In the 17th century it was planned to move Ballymahon to Ballymulvey, with a new bridge spanning the river at the new location. These plans never materialized and the town remained at its present site. It is recorded in a mid-17th century survey that a large population resided in Castlecore surrounding a fortified castle or towerhouse and many houses lined the road from there through Moigh and into Ballymahon. Another castle or towerhouse stood on high ground beside the River Inny, where the local medical clinic stands today. These castles were mainly Farrell or Dillon strongholds.
Commerce and Industry in Ballymahon began to take on a more business like footing in the 18th century. Flax, corn, wheat and potatoes etc were plentiful due to the fertile growing conditions that prevailed locally. When the Royal Canal was ready in 1817, it marked the beginning of a booming and prosperous period in the town and hinterland. John Shuldham had constructed a flax mill in Ballymulvey; a corn mill was opened in 1839 by Henry Beven-Slator in Ballymahon beside the River Inny and other mills were built within a few kilometers of the town. It was hoped the railway would come through Ballymahon in the mid-19th century to continue boosting exports and growth, but it wasn’t accomplished and the decline began to set in.

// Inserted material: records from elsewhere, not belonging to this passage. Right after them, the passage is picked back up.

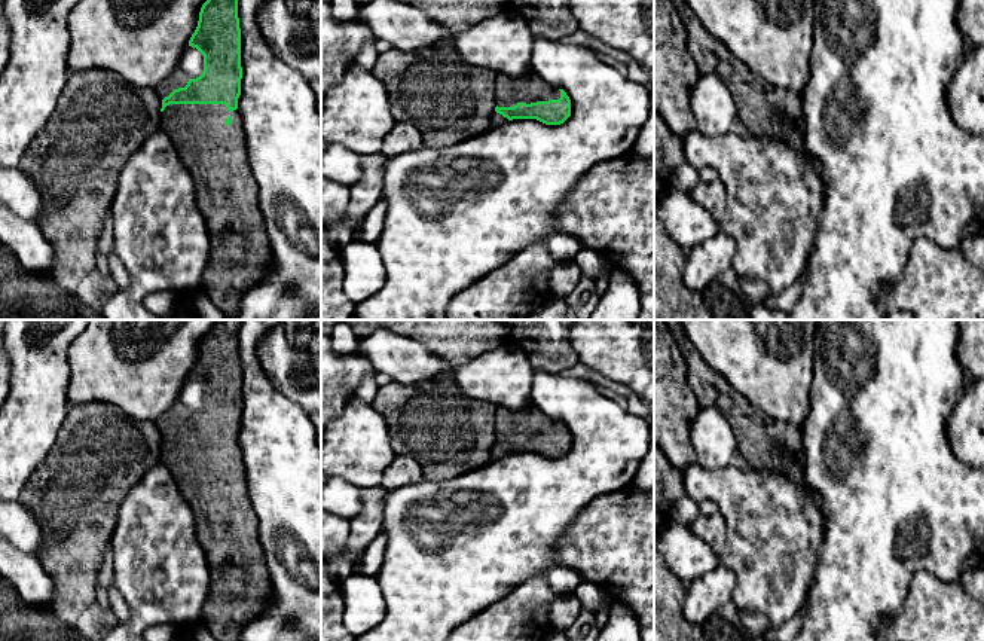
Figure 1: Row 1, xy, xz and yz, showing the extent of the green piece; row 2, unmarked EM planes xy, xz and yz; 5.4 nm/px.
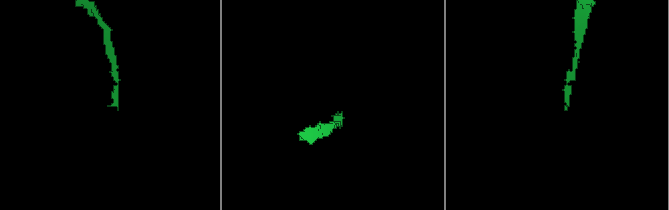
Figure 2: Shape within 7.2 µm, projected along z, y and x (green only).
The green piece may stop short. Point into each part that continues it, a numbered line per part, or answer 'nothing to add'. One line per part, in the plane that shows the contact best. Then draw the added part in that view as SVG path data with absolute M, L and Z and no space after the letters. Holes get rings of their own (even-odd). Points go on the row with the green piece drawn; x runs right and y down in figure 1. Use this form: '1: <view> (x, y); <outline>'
1: xy (191, 66); M187 46L178 61L178 68L174 70L155 89L161 100L168 97L174 89L184 88L190 79L196 79L204 71L204 55L192 46Z
2: xy (214, 153); M169 104L161 112L161 129L195 181L196 204L208 226L211 250L202 289L226 320L236 320L242 294L262 278L272 259L239 112L230 113L224 104Z

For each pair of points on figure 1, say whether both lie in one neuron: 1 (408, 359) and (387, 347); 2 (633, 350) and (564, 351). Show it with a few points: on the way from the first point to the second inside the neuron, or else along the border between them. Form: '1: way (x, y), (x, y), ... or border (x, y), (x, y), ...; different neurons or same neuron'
1: way (403, 359), (391, 351); same neuron
2: border (564, 335), (580, 362); different neurons

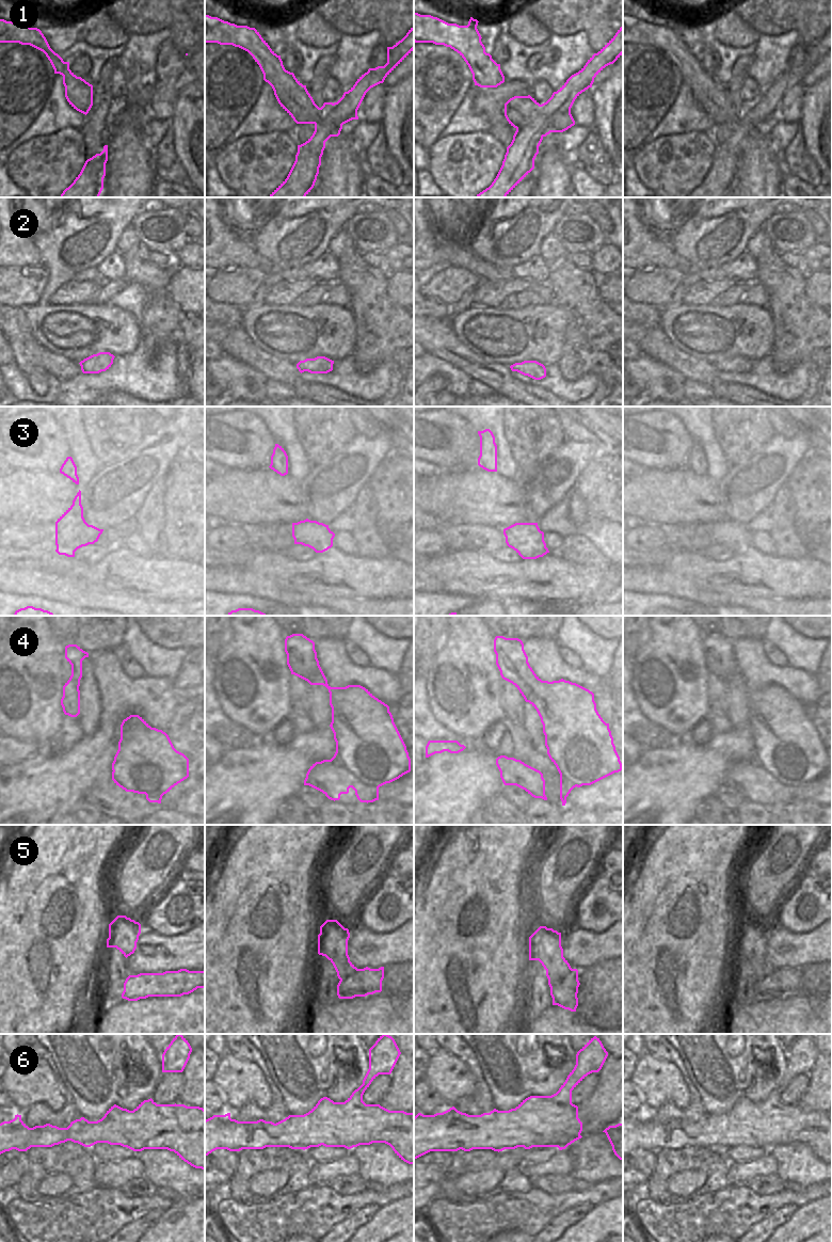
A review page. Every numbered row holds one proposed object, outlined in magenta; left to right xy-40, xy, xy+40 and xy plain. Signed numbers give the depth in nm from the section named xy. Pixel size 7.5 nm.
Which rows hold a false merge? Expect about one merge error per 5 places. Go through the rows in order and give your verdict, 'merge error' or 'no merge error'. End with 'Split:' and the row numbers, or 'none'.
1: merge error
2: no merge error
3: no merge error
4: merge error
5: merge error
6: no merge error
Split: 1, 4, 5

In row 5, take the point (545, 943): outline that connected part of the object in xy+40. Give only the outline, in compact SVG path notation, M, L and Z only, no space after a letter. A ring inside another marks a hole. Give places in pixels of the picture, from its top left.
M540 926L529 937L529 960L539 960L546 970L553 1005L576 1012L578 988L562 984L572 972L572 968L563 957L561 933Z

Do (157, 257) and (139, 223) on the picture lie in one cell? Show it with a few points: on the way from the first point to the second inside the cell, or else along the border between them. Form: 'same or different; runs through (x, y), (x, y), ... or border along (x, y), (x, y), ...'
different; border along (149, 251), (169, 253), (172, 256)

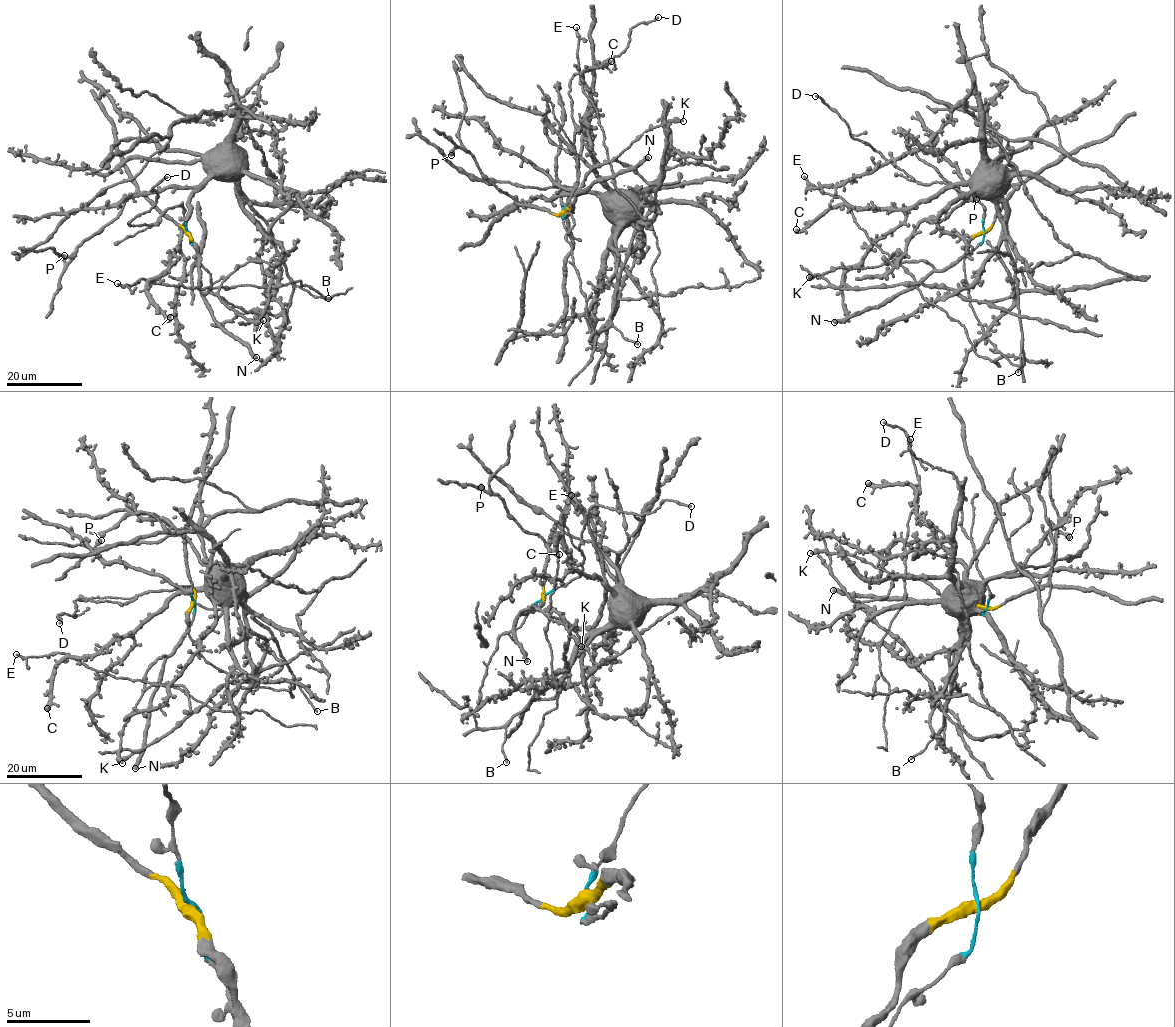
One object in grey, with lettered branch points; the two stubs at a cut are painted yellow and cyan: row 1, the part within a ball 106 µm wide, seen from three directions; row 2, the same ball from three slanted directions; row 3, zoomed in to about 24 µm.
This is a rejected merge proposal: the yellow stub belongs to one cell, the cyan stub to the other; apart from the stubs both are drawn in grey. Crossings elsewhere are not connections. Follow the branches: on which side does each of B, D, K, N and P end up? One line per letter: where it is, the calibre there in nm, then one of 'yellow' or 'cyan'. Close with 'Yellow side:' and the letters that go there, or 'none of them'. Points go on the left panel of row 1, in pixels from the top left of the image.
B: at (328, 298); 150 nm thick; cyan
D: at (167, 177); 240 nm thick; cyan
K: at (263, 320); 300 nm thick; yellow
N: at (256, 357); 550 nm thick; yellow
P: at (64, 255); 650 nm thick; yellow
Yellow side: K, N, P

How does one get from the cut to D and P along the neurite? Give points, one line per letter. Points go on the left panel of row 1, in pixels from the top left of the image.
D: (189, 232), (182, 202), (168, 208), (157, 225), (128, 223), (155, 203), (157, 195), (151, 189), (168, 177)
P: (188, 232), (162, 216), (138, 193), (125, 202), (120, 213), (78, 247), (67, 262), (64, 255)

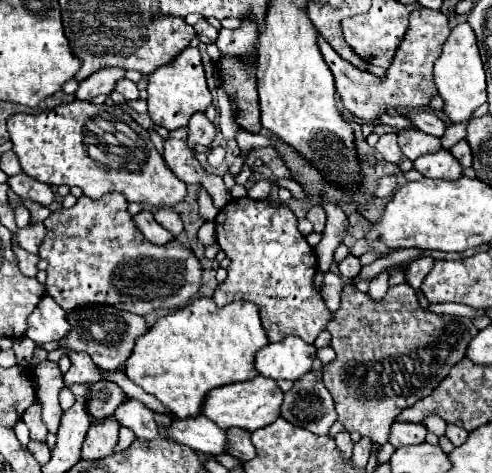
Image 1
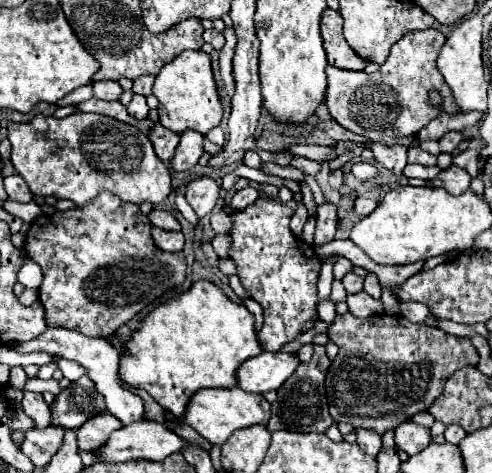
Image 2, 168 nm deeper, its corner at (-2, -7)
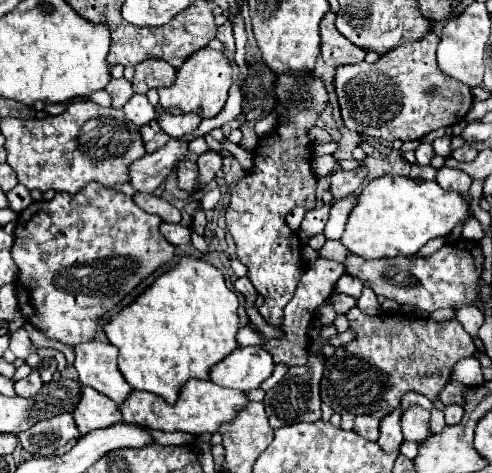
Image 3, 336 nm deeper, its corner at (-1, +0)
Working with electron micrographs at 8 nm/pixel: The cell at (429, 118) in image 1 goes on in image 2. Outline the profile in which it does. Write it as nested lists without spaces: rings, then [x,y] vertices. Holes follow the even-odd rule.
[[[450,131],[450,133],[446,133],[444,137],[440,137],[440,149],[442,149],[444,153],[452,153],[452,151],[458,147],[458,143],[464,139],[464,137],[466,137],[464,133]]]

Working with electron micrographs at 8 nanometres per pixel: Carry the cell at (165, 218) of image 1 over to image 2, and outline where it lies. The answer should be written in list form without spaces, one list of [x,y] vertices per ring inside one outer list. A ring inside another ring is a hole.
[[[152,209],[150,215],[148,215],[150,223],[160,227],[160,229],[168,229],[168,231],[180,231],[180,223],[178,219],[170,213],[170,211],[164,211],[164,209]]]

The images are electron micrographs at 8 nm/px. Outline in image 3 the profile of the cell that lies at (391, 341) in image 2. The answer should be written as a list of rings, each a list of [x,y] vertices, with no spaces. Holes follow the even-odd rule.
[[[357,306],[345,316],[357,338],[347,346],[337,348],[335,354],[327,358],[321,378],[321,400],[337,414],[351,412],[355,416],[369,414],[383,418],[399,406],[399,400],[409,390],[417,390],[429,400],[435,400],[451,380],[455,362],[469,358],[475,352],[473,338],[455,318],[435,322],[407,314],[367,316]]]

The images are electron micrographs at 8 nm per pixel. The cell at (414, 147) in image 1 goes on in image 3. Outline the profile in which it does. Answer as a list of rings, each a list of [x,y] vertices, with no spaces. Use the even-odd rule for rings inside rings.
[[[421,144],[421,146],[415,150],[415,156],[417,156],[417,164],[429,164],[431,158],[435,156],[433,146],[431,146],[431,144]]]

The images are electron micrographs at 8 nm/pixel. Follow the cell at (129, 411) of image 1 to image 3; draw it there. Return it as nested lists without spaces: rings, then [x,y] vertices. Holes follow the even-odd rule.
[[[91,340],[75,346],[75,356],[81,384],[103,392],[115,404],[121,404],[127,394],[131,394],[133,388],[123,380],[117,368],[117,348],[113,344]]]

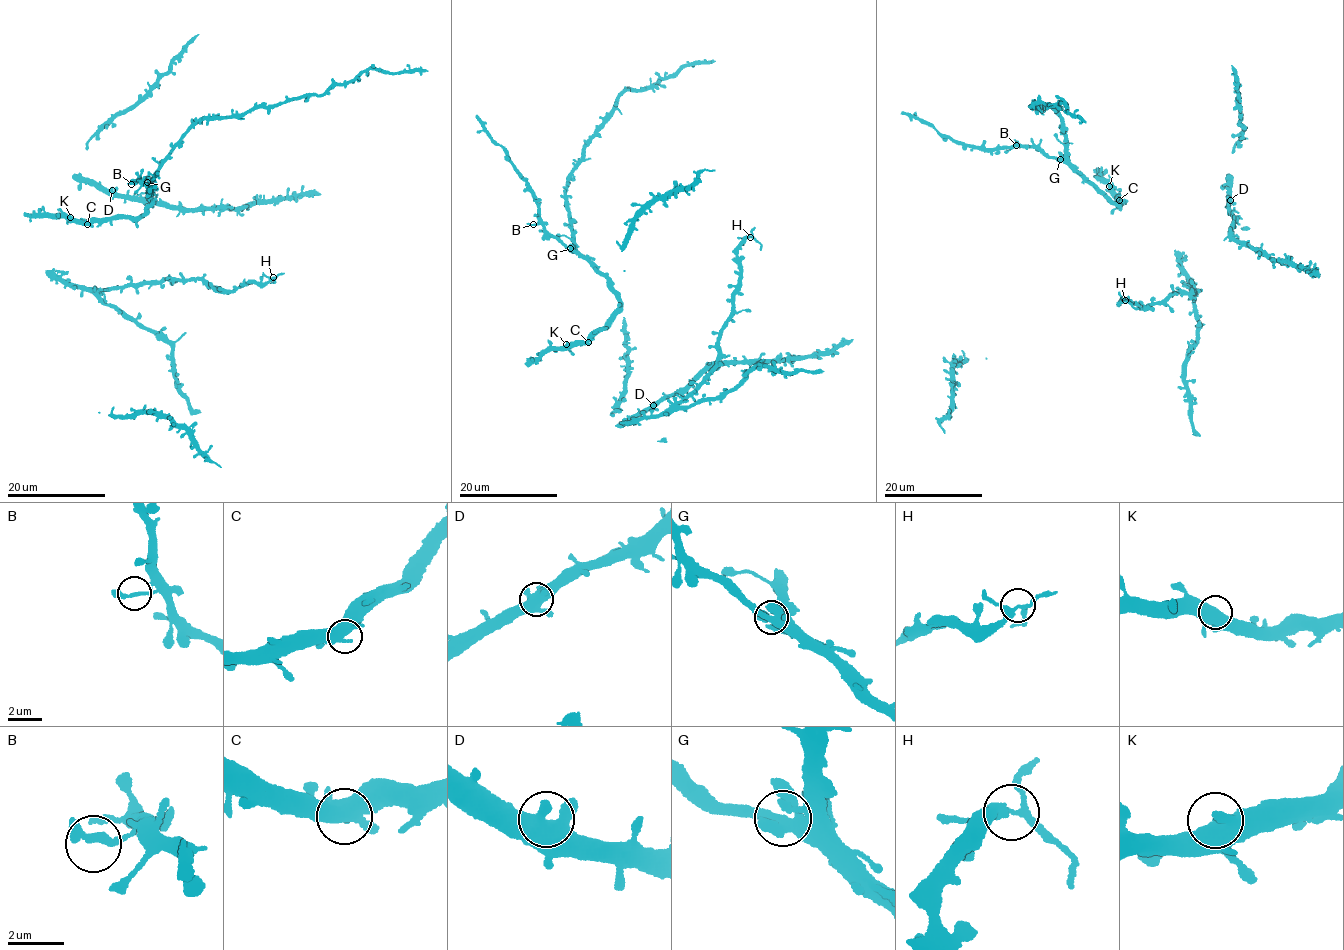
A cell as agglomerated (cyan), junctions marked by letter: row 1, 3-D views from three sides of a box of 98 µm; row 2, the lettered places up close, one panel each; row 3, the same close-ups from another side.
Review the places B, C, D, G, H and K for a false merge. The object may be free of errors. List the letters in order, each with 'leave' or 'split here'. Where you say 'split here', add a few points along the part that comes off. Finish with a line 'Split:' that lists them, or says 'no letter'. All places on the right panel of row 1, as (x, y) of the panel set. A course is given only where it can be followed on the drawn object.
B: leave
C: leave
D: leave
G: leave
H: split here; foreign part runs (1125, 300), (1138, 309)
K: leave
Split: H

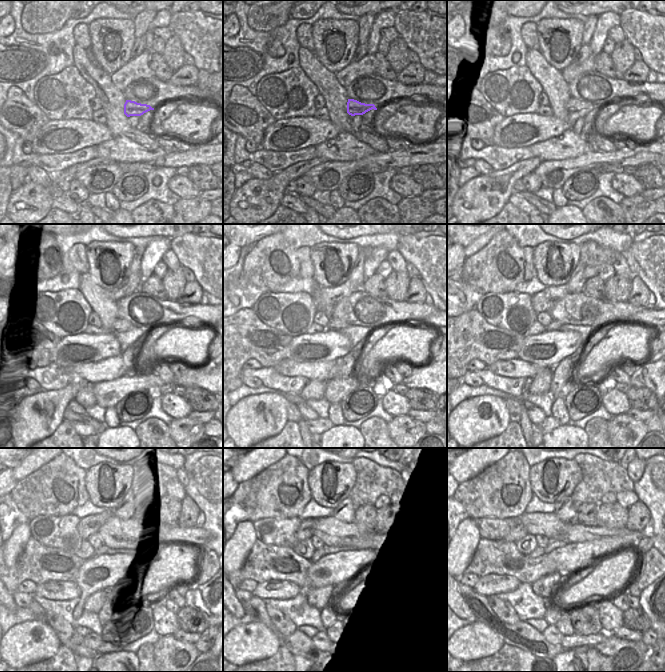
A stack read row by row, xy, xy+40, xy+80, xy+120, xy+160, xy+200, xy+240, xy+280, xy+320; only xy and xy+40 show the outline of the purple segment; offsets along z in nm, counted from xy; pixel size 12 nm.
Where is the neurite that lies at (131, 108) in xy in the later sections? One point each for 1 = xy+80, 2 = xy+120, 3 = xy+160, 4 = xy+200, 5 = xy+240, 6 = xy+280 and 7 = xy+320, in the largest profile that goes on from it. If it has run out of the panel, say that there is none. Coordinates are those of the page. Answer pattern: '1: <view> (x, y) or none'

The flax mill in Ballymulvey closed in 1870 and subsequently became a woollen mill which in turn closed in 1909. The other mills closed one by one in the early years of the 20th century – all had disappeared by 1920. There followed a somewhat depressed period, but following World War II economic recovery nationally, brought new growth and some mostly small industries back to Ballymahon. Today differs in that most people work in retail in the town; there is one fairly large employer along with a number of those small industries, while others travel to employment in neighbouring towns.